Below are entries. Reproduce exactly the lines between the line holding "267 211 3.34" and the line holding "319 261 60750", inclusive, and only those.

(Dataset entries)
= Beginning of Section =

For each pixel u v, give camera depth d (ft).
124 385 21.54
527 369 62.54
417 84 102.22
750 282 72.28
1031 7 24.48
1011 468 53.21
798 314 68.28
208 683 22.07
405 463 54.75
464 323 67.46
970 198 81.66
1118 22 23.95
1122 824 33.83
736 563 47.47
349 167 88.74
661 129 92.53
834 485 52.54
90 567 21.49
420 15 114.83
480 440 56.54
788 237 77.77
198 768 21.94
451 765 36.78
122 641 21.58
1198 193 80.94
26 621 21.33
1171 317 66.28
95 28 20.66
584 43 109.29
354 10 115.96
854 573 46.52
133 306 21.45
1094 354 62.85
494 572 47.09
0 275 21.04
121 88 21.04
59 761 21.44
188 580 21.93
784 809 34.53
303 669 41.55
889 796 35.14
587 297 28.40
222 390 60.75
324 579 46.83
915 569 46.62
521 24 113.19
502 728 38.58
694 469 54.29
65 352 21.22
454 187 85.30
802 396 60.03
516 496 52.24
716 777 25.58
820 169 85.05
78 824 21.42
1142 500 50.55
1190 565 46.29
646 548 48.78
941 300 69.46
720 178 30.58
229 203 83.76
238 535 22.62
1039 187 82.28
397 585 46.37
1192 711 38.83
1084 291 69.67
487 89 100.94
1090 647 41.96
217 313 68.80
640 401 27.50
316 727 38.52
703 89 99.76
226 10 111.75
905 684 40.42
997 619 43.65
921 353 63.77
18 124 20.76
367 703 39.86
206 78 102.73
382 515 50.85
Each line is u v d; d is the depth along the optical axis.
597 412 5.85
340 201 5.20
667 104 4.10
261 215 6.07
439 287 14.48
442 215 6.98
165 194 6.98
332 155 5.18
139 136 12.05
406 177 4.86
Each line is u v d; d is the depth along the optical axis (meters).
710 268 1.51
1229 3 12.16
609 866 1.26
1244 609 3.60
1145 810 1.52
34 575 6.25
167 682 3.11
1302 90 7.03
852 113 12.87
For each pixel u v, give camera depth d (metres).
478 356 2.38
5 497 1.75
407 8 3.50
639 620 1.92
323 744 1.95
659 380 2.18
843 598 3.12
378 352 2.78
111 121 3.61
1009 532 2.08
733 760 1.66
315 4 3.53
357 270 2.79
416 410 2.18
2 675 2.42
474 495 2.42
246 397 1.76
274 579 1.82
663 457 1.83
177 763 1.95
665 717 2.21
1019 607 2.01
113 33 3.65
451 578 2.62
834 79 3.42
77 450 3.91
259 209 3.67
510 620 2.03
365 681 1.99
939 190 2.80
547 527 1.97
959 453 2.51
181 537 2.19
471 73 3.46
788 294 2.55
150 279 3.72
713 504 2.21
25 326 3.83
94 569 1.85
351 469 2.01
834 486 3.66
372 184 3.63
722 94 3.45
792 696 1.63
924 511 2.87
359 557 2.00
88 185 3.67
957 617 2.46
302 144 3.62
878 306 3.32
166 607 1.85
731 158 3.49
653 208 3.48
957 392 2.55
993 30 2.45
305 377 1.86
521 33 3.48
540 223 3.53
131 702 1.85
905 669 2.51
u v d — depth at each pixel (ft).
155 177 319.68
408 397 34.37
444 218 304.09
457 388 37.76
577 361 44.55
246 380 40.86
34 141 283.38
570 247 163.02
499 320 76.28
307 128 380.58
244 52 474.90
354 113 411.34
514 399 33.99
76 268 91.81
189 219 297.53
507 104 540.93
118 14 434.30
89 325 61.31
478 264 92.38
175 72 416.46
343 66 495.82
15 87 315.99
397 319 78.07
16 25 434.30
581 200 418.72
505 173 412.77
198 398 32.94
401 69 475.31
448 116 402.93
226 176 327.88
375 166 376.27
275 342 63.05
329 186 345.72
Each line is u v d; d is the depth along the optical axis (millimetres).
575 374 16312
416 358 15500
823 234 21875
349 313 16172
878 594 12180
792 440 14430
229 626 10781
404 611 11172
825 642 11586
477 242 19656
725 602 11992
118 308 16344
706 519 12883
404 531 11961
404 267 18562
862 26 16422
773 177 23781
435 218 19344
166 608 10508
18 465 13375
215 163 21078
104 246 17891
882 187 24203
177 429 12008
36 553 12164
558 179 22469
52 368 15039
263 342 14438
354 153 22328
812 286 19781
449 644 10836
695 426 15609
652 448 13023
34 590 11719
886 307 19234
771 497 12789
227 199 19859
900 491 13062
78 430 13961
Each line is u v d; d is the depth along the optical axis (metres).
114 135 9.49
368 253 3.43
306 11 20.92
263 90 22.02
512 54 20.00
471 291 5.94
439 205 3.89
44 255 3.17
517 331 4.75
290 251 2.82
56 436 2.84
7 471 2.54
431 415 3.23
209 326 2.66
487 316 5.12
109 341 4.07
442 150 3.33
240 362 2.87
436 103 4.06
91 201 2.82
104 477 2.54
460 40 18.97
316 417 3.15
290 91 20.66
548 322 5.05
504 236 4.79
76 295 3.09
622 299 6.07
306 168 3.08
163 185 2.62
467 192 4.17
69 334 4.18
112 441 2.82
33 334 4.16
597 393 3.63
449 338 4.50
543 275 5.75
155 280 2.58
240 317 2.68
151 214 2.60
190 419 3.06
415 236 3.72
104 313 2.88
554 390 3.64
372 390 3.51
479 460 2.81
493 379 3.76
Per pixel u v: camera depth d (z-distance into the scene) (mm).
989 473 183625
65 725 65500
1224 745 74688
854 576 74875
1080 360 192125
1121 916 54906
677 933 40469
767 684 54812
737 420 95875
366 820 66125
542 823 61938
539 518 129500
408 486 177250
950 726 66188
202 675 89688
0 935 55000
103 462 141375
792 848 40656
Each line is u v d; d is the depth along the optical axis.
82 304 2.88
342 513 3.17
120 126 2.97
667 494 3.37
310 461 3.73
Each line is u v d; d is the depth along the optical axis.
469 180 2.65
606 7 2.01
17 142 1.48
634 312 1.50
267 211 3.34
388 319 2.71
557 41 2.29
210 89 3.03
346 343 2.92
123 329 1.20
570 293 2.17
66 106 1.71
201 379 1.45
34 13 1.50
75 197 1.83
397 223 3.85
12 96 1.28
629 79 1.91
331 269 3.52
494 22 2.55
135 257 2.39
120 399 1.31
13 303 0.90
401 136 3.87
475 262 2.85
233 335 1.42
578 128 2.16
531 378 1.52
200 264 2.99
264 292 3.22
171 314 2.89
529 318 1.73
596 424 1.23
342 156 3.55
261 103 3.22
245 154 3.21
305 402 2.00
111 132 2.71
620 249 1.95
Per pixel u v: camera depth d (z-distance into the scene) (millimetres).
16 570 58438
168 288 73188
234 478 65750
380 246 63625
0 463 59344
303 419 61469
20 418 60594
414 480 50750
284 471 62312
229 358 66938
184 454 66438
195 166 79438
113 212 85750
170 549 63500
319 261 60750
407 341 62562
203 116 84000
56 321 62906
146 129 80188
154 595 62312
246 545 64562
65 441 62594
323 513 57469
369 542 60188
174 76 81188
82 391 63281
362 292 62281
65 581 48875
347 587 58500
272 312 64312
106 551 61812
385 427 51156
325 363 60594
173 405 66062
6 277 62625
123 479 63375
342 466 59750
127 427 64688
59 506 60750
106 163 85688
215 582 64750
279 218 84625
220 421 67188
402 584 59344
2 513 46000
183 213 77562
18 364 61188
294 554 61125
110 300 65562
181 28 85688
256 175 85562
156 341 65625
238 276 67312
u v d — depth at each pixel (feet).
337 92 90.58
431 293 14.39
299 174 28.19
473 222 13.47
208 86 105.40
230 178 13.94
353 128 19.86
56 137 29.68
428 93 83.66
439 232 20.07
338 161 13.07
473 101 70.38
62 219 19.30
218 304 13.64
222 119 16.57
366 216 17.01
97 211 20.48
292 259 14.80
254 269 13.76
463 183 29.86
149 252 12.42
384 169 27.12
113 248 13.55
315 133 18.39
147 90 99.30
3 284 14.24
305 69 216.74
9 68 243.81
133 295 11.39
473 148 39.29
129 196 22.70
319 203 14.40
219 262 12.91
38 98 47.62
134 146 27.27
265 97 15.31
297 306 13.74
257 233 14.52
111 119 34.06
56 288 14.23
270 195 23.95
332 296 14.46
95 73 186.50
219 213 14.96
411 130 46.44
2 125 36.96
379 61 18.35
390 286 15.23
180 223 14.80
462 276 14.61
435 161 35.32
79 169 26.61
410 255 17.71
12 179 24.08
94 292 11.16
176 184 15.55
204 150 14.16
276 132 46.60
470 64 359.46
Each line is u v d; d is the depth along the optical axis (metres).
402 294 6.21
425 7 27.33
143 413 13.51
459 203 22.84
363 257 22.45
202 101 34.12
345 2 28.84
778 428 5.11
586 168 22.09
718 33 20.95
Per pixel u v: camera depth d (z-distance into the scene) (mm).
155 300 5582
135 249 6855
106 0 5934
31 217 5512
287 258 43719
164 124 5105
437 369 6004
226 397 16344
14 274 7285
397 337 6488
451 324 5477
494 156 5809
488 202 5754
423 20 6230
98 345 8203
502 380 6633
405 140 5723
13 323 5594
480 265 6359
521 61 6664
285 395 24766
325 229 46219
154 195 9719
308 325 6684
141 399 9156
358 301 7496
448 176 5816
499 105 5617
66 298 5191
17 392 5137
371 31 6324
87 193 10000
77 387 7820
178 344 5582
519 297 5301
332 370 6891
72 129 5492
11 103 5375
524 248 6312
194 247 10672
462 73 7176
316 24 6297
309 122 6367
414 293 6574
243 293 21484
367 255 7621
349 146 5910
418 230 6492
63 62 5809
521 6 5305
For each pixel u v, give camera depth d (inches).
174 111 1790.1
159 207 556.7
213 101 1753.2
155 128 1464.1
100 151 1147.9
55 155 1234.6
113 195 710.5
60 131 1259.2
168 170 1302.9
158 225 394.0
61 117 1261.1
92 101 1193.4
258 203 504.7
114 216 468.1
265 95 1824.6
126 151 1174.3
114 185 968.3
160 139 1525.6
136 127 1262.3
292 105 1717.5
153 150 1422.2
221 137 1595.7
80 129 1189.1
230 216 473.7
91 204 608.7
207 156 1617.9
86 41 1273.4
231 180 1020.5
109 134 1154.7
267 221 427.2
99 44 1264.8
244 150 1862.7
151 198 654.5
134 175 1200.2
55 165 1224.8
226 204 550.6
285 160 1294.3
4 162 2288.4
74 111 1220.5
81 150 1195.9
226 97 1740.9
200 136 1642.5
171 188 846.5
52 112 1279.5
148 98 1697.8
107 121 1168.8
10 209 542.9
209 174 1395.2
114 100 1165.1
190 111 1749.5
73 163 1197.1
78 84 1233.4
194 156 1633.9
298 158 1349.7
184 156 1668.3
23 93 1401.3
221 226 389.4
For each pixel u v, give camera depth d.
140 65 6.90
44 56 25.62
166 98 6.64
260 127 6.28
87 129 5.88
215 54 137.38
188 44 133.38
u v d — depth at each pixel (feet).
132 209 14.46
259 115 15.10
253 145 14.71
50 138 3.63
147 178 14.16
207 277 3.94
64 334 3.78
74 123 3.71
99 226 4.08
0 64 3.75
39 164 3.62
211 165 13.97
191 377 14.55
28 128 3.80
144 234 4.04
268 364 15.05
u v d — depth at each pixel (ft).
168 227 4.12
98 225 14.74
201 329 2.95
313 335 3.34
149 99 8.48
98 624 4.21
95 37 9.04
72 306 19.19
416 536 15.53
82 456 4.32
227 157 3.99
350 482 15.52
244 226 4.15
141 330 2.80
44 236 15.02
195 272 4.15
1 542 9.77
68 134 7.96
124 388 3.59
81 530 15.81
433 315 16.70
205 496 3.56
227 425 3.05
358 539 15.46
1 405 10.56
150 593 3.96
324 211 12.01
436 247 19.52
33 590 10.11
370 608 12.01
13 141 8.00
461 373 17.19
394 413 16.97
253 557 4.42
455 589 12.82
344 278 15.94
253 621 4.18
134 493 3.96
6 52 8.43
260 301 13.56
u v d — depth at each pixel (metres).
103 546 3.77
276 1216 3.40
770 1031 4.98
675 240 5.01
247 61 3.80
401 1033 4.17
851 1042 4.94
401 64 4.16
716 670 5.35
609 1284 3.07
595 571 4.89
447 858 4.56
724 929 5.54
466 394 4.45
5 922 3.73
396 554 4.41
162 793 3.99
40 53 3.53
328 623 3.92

= End of Section =

_Task output_.
267 211 3.34
388 319 2.71
557 41 2.29
210 89 3.03
346 343 2.92
123 329 1.20
570 293 2.17
66 106 1.71
201 379 1.45
34 13 1.50
75 197 1.83
397 223 3.85
12 96 1.28
629 79 1.91
331 269 3.52
494 22 2.55
135 257 2.39
120 399 1.31
13 303 0.90
401 136 3.87
475 262 2.85
233 335 1.42
578 128 2.16
531 378 1.52
200 264 2.99
264 292 3.22
171 314 2.89
529 318 1.73
596 424 1.23
342 156 3.55
261 103 3.22
245 154 3.21
305 402 2.00
111 132 2.71
620 249 1.95
Per pixel u v: camera depth d (z-distance into the scene) (millimetres).
16 570 58438
168 288 73188
234 478 65750
380 246 63625
0 463 59344
303 419 61469
20 418 60594
414 480 50750
284 471 62312
229 358 66938
184 454 66438
195 166 79438
113 212 85750
170 549 63500
319 261 60750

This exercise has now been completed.